La Russie a ordonné jeudi la fermeture du bureau local de la radio-télévision internationale allemande Deutsche Welle, en représailles à l’interdiction faite à la chaîne russe RT d’être diffusée en Allemagne, une première pour un grand média occidental dans l’histoire post-soviétique.

La décision de la Russie est " inacceptable ", a réagi jeudi la ministre allemande de la Culture et des Médias, Claudia Roth. Elle a souligné que RT en allemand diffusait " sans licence et n'(avait) pas demandé d’autorisation " à la différence de Deutsche Welle en Russie.

Cette fermeture annoncée par le ministère russe des Affaires étrangères intervient en pleine crise entre Moscou et les Occidentaux au sujet de l’Ukraine, qui redoute une invasion russe.

Ces trente dernières années, le Kremlin s’était gardé de s’en prendre aux médias étrangers, alors que le secteur médiatique russe a été, lui, mis au pas depuis que Vladimir Poutine a pris les commandes du pays en 2000.

Mais à mesure de l’aggravation des relations avec les Occidentaux, cette politique a évolué avec notamment l’expulsion d’une journaliste de la BBC et d’un reporter néerlandais en 2021.

Les " mesures de rétorsion " annoncées par Moscou jeudi impliquent la " fermeture du bureau " local de Deutsche Welle, le " retrait de l’accréditation de tous les employés " de ce bureau et " l’interruption de la diffusion " de ce média sur le territoire russe.

Selon Iouri Recheto, directeur de l’antenne de Deutsche Welle à Moscou, ce bureau local doit être fermé " d’ici vendredi matin ", conformémement à la notification officielle reçue de la part des autorités russes.

" Nous sommes sous le choc.
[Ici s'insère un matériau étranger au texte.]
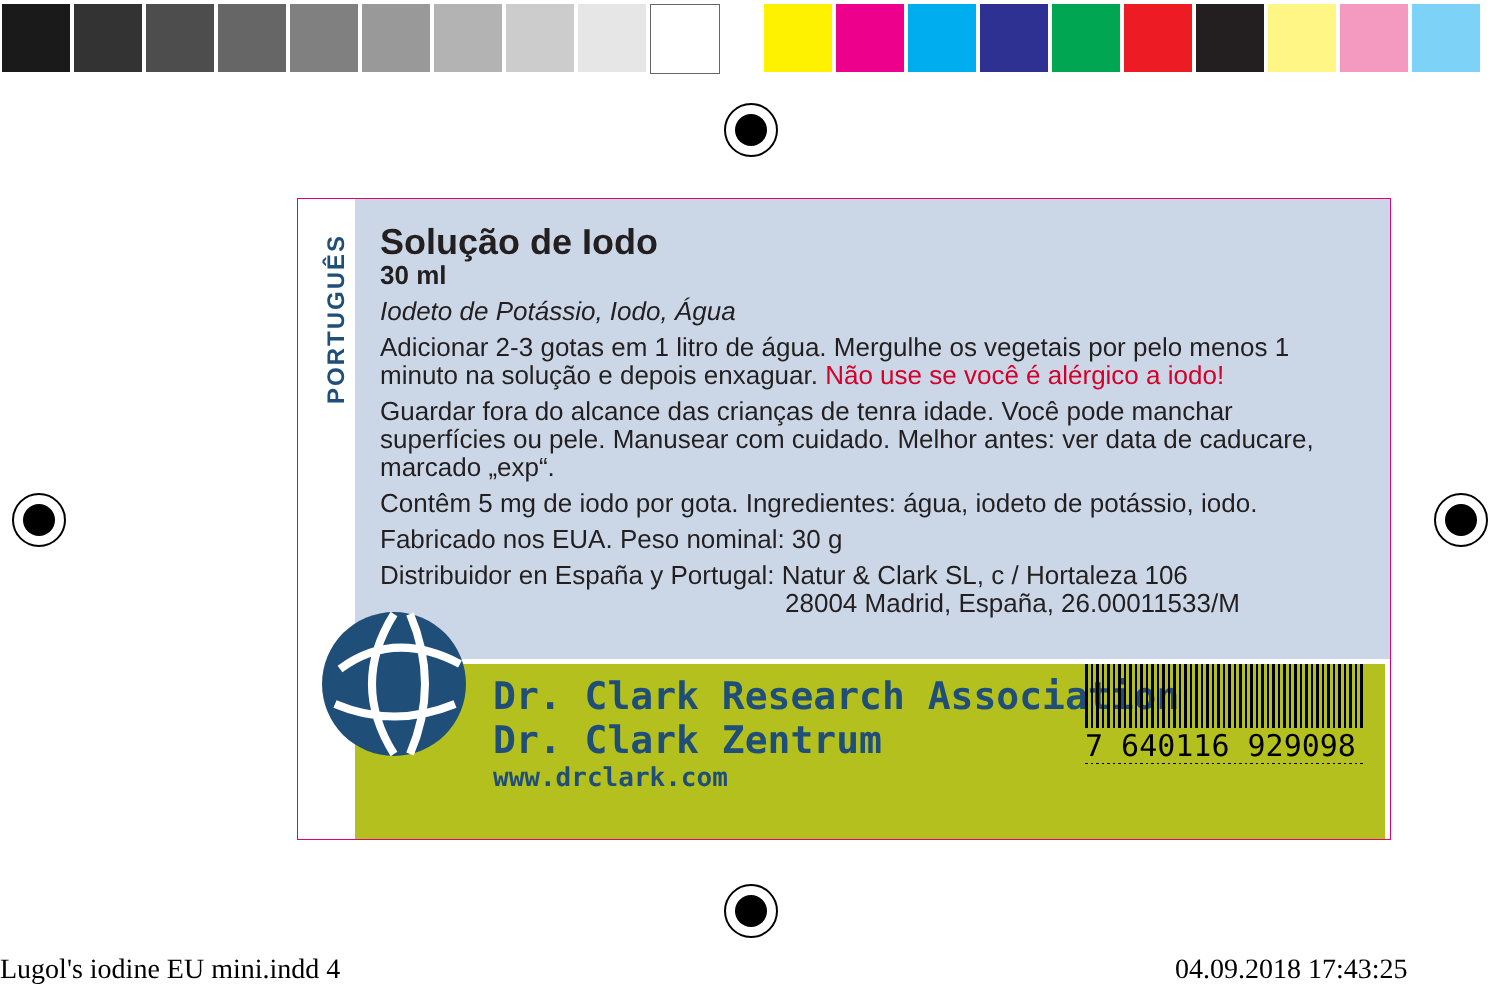PORTUGUÊS
Solução de Iodo
30 ml
Iodeto de Potássio, Iodo, Água
Adicionar 2-3 gotas em 1 litro de água. Mergulhe os vegetais por pelo menos 1 minuto na solução e depois enxaguar. Não use se você é alérgico a iodo!
Guardar fora do alcance das crianças de tenra idade. Você pode manchar superfícies ou pele. Manusear com cuidado. Melhor antes: ver data de caducare, marcado „exp“.
Contêm 5 mg de iodo por gota. Ingredientes: água, iodeto de potássio, iodo.
Fabricado nos EUA. Peso nominal: 30 g
Distribuidor en España y Portugal: Natur & Clark SL, c / Hortaleza 106
28004 Madrid, España, 26.00011533/M
Dr. Clark Research Association
Dr. Clark Zentrum
www.drclark.com
7 640116 929098
Lugol's iodine EU mini.indd 4 04.09.2018 17:43:25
Pour nous tous, cette nouvelle est très personnelle ", a-t-il déclaré dans un communiqué de DW.

Pour sa part, le président de DW, Peter Limbourg, a protesté dans un communiqué contre " cette réaction absurde ".

" Les mesures des autorités russes sont incompréhensibles et excessives ", a-t-il critiqué.

Le ministère russe des Affaires étrangères a également annoncé le lancement d’une procédure visant à reconnaître Deutsche Welle en tant " qu’agent de l’étranger ", qualificatif infamant et controversé déjà appliqué à plusieurs médias russes critiques du pouvoir.

Selon Moscou, des sanctions sont également prévues contre les " représentants de structures étatiques et publiques allemandes impliqués dans la restriction de la diffusion de RT ", chaîne qui promeut notamment la position du Kremlin à l’étranger.

Les autorités russes ont précisé que ces mesures relevaient d’une " première étape ", promettant une réponse supplémentaire " en temps utile ".

Quelques heures plus tôt, le porte-parole du Kremlin, Dmitri Peskov, avait fustigé l’interdiction de diffusion faite par le régulateur allemand à RT comme une " atteinte à la liberté d’expression ".

Mercredi, Moscou avait également promis une punition à l’encontre des plateformes en ligne ayant " supprimé de manière arbitraire et injustifiée les comptes de la chaîne ", une référence apparente au géant américain YouTube, qui a suspendu le 16 décembre le compte en allemand de RT le jour de sa mise en service.

La diffusion par satellite de la chaîne en Allemagne avait été interrompue peu après.

Mercredi, le régulateur allemand ZAK a interdit la diffusion de RT Deutsch sur son site internet et sur une application mobile, arguant du fait que " l’autorisation nécessaire " n’a été " ni demandée ni accordée ".

Moscou estime que cette décision est en réalité " motivée par des considérations politiques ".